[BEGIN Excerpted text]

The next day, the Battle of Waterloo proved to be the decisive battle of the campaign. The Anglo-allied army stood fast against repeated French attacks, until with the aid of several Prussian corps that arrived on the east of the battlefield in the early evening, they managed to rout the French Army. Grouchy, with the right wing of the army, engaged a Prussian rearguard at the simultaneous Battle of Wavre, and although he won a tactical victory, his failure to prevent the Prussians marching to Waterloo meant that his actions contributed to the French defeat at Waterloo. The next day (19 June), Grouchy left Wavre and started a long retreat back to Paris.

===Invasion of France===

Invasion of France by the Seventh Coalition armies in 1815

After the defeat at Waterloo, Napoleon chose not to remain with the army and attempt to rally it, but return to Paris to try to secure political support for further action. This he failed to do. The two Coalition armies hotly pursued the French army to the gates of Paris, during which time the French, on occasion, turned and fought some delaying actions, in which thousands of men were killed.

[END Excerpted text]

To be done >>
a) Rewrite the part of the Waterloo campaign passage that starts at "After the defeat" and ends at "men were killed.". Swap "Napoleon" for "the French emperor".
b) According to the Waterloo campaign passage, on what date did Grouchy leave Wavre?
c) Translate this sentence from the Waterloo campaign passage into Spanish: "The next day (19 June), Grouchy left Wavre and started a long retreat back to Paris."

[BEGIN Supplied data]

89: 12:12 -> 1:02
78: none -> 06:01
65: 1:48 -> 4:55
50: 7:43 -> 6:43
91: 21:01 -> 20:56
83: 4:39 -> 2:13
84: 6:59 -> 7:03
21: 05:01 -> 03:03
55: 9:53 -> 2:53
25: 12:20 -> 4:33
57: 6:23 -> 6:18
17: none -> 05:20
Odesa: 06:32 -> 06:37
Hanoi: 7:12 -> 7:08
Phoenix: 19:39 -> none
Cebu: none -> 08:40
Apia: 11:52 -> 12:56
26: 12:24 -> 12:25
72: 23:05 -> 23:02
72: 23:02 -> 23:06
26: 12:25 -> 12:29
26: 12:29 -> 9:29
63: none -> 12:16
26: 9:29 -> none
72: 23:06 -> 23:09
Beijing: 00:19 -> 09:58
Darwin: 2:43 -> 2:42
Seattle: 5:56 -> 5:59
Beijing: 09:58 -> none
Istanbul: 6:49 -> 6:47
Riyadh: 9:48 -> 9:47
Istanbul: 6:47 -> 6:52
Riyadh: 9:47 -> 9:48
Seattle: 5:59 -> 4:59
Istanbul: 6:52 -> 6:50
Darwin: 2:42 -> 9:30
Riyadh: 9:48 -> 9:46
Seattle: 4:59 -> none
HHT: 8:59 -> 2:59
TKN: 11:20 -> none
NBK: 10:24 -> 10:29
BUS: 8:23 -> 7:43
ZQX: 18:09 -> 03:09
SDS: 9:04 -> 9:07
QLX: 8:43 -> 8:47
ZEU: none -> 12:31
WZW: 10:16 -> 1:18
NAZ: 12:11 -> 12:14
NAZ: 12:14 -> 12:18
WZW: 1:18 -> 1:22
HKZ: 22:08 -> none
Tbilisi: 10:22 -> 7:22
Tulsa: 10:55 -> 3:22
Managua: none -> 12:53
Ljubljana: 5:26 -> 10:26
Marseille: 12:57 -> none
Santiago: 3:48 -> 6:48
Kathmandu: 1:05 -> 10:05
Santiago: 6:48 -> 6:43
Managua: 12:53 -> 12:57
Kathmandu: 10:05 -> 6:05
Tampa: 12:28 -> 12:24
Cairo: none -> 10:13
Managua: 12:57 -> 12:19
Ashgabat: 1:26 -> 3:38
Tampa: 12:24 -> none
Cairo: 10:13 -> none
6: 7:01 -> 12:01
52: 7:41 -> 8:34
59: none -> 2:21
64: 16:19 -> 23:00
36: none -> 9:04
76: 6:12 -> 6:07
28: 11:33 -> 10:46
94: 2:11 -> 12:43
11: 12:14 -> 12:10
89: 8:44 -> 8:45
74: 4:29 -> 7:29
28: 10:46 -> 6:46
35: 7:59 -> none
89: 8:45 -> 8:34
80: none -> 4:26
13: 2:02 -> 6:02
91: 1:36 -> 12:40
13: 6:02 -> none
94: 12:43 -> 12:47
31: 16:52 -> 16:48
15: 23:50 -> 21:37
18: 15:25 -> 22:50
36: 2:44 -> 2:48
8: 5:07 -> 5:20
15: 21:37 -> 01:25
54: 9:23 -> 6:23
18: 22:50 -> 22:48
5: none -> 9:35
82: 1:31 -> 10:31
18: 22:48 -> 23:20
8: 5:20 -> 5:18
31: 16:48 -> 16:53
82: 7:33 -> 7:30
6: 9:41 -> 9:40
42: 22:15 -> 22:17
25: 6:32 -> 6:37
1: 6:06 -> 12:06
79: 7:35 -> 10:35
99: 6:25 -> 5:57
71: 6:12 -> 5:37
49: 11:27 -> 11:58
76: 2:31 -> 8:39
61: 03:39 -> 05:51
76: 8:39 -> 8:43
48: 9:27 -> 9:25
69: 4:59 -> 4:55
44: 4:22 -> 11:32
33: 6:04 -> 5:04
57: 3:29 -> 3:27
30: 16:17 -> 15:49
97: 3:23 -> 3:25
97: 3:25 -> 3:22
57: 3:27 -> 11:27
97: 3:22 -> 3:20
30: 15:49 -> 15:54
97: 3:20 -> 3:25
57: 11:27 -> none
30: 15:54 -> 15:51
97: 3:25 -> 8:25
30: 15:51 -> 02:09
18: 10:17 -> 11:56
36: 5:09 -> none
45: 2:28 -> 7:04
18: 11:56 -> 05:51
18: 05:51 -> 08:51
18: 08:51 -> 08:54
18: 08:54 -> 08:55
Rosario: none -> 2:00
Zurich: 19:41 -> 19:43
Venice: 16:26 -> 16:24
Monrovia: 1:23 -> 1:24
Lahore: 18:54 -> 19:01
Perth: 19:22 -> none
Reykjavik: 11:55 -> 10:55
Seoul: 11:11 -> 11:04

[END Supplied data]

Expected responses >>
a)
After the defeat at Waterloo, the French emperor chose not to remain with the army and attempt to rally it, but return to Paris to try to secure political support for further action. This he failed to do. The two Coalition armies hotly pursued the French army to the gates of Paris, during which time the French, on occasion, turned and fought some delaying actions, in which thousands of men were killed.

b) 19 June

c) Al día siguiente (19 de junio), Grouchy abandonó Wavre e inició una larga retirada de regreso a París.